Because I was guessing, as I know practically naught about parsers and
parsing techniques. For instance, I was not aware that a yacc-based parser
would be LL(x) (for some small value of x). ':P)' was tongue-in-cheek,
followed by a closing parenthesis.

> > is a much better solution, but in some cases, a hack is better than
> > nothing.
> 
> Adopting this particular hack means you can never go back.  It
> effectively "unreserves" most keywords most of the time, and that
> means that you can no longer use other parser technologies to parse
> Python.  E.g. suppose someone has a Yacc-based parser for Python.  It
> would be quite a feat to hack the Yacc driver to do the same retrying
> that his hack does.  I bet it would also require a major effort to get
> tokenize.py to work correctly again.

[ and ]

> An approach that might work for this is to pick a FEW keywords
> (e.g. those that are not reserved words in C or Java or C++) and add
> those to a FEW places in the grammar.  E.g. add a rule

>     extended_name: NAME | 'print'   # plus a few others
> 
> and then use extended_name instead of NAME in the rules for attribute
> selection and function definition:
> 
>     funcdef: 'def' extended_name parameters ':' suite
>        .
>        .
>        .
>     trailer: '(' [arglist] ')' | '[' subscriptlist ']' | '.' extended_name

> This would be unambiguous.

This has been discussed before.
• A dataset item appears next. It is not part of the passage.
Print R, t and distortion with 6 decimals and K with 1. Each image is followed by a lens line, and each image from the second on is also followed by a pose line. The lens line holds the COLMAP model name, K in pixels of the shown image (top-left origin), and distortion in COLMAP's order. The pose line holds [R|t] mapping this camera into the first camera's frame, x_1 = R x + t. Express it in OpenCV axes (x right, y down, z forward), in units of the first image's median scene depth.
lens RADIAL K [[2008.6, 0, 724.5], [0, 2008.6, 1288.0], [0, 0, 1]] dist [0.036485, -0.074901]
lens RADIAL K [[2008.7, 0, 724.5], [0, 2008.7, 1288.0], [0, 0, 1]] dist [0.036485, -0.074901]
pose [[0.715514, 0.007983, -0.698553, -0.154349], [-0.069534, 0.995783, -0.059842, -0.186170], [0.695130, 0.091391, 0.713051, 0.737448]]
The main problem with this is that no one's
done it :) I've done a quick test-hack, but ran into somany unguarded
'STR(node)' calls in compile.c that expected a NAME, not an extended_name,
that I gave up. It also wouldn't really alleviate the tokenize.py problem --
if adding a few keywords-as-identifiers is doable, so is adding a lot of
them :) And there's the maintenance problem on the Grammar... when adding a
new keyword, you need to carefully consider where to allow it. However, it's
not like adding a new keyword is done more than once a lustrum ;)

But I don't have any real need for keywords as identifiers, so I don't mind
if we keep the current limitations.

-- 
Thomas Wouters <thomas@xs4all.net>

Hi! I'm a .signature virus! copy me into your .signature file to help me spread!